▶ **ASSIGNED TASK**: Of all the entries below, only the lines from the one with "125 383 125.5" up to and including the one with "284 241 60.47" are to be duplicated exactly.

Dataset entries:
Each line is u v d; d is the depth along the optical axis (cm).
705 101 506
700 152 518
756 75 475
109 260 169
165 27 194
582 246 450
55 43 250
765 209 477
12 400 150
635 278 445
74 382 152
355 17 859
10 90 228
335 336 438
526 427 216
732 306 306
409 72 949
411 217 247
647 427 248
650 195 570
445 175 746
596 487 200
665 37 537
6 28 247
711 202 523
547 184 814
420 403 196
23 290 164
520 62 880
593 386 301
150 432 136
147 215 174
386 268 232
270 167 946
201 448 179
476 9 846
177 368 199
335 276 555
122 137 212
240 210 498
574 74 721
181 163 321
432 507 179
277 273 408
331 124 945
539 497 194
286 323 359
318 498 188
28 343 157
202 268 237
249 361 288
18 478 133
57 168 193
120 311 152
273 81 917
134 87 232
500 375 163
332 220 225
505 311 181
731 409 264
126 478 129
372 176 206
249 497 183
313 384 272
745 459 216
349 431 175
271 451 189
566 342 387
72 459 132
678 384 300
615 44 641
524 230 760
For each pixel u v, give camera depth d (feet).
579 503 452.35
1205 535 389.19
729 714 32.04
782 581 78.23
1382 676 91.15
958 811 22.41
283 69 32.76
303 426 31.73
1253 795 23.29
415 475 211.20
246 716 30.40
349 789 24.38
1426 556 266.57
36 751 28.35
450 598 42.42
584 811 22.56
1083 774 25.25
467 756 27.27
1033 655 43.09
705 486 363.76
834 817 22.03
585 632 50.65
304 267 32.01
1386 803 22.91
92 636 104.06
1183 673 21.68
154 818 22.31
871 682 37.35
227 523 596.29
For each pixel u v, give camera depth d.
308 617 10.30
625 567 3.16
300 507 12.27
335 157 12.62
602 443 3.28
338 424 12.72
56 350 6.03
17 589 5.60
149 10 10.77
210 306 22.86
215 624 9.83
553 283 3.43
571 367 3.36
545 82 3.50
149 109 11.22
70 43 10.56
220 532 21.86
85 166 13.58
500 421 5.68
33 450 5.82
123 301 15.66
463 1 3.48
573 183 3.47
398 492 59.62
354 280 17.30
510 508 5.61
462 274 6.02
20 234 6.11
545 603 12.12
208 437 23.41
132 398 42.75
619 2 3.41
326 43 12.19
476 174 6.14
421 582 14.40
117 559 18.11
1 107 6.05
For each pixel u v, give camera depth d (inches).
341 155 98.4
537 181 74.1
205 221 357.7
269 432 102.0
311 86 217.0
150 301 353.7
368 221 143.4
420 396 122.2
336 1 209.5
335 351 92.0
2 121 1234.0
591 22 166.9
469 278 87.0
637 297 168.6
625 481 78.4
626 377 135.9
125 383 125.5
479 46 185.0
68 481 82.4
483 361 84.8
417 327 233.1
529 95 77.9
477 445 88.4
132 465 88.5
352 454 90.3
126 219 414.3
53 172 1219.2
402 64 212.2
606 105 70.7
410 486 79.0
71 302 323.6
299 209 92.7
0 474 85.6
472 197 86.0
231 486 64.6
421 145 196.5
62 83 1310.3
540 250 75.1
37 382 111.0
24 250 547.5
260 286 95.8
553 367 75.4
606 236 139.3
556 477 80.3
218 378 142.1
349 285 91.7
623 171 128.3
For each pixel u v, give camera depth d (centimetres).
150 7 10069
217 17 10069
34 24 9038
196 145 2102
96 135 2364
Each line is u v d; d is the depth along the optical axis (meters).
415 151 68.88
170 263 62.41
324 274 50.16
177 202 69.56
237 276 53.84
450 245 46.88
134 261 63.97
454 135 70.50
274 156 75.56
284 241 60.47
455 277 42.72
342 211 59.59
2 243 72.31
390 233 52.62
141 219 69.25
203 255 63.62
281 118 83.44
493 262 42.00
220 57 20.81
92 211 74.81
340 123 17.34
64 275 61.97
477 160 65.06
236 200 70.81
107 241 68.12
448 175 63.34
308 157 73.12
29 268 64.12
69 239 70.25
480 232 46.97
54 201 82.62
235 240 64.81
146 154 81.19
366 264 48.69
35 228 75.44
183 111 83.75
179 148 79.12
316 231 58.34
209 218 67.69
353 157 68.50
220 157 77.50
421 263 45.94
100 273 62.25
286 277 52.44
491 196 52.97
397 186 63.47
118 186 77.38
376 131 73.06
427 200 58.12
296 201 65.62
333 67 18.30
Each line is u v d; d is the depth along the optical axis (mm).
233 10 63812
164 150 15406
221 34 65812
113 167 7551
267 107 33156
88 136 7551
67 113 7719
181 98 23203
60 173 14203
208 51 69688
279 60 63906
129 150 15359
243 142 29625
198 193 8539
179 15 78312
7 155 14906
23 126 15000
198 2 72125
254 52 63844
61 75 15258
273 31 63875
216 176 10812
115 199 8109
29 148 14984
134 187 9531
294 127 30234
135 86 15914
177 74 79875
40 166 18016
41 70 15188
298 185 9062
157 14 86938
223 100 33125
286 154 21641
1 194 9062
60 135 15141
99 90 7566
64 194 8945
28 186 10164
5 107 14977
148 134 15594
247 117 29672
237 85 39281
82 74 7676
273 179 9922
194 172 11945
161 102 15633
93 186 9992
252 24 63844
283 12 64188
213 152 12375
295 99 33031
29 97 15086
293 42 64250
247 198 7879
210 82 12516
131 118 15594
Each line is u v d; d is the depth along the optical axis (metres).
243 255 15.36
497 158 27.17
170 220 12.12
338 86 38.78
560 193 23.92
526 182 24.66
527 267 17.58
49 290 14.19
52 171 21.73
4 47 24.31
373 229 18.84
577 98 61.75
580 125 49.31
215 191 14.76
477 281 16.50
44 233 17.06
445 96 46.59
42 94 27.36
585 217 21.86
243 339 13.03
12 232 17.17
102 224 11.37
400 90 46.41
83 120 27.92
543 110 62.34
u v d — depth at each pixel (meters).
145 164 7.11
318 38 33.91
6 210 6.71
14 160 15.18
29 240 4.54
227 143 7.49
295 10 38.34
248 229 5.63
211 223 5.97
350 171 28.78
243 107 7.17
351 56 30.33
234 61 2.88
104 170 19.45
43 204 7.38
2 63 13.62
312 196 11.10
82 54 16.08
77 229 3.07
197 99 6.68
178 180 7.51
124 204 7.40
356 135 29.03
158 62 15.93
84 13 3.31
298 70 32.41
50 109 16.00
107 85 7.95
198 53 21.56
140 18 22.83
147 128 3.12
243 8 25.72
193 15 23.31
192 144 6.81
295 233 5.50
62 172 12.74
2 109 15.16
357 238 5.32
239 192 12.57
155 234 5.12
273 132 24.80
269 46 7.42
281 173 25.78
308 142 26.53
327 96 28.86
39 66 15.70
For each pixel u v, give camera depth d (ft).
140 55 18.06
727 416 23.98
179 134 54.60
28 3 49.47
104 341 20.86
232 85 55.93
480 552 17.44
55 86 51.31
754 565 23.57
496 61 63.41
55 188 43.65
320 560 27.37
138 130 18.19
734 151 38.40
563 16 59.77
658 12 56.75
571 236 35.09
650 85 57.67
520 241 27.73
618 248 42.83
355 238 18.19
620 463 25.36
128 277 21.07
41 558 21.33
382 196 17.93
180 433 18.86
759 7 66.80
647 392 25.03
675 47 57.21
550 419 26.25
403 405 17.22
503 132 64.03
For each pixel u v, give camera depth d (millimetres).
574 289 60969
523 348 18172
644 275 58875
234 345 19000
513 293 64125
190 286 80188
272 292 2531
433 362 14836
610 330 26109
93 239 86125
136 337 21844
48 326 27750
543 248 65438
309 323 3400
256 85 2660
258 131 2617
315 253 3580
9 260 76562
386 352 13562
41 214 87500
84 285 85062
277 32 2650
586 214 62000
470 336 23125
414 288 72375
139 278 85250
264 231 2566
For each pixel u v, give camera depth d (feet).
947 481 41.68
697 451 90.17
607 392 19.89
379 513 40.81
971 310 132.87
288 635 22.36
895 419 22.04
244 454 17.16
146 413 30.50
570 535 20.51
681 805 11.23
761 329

▶ **ANSWER**:
125 383 125.5
479 46 185.0
68 481 82.4
483 361 84.8
417 327 233.1
529 95 77.9
477 445 88.4
132 465 88.5
352 454 90.3
126 219 414.3
53 172 1219.2
402 64 212.2
606 105 70.7
410 486 79.0
71 302 323.6
299 209 92.7
0 474 85.6
472 197 86.0
231 486 64.6
421 145 196.5
62 83 1310.3
540 250 75.1
37 382 111.0
24 250 547.5
260 286 95.8
553 367 75.4
606 236 139.3
556 477 80.3
218 378 142.1
349 285 91.7
623 171 128.3
For each pixel u v, give camera depth d (centimetres).
150 7 10069
217 17 10069
34 24 9038
196 145 2102
96 135 2364
Each line is u v d; d is the depth along the optical axis (meters).
415 151 68.88
170 263 62.41
324 274 50.16
177 202 69.56
237 276 53.84
450 245 46.88
134 261 63.97
454 135 70.50
274 156 75.56
284 241 60.47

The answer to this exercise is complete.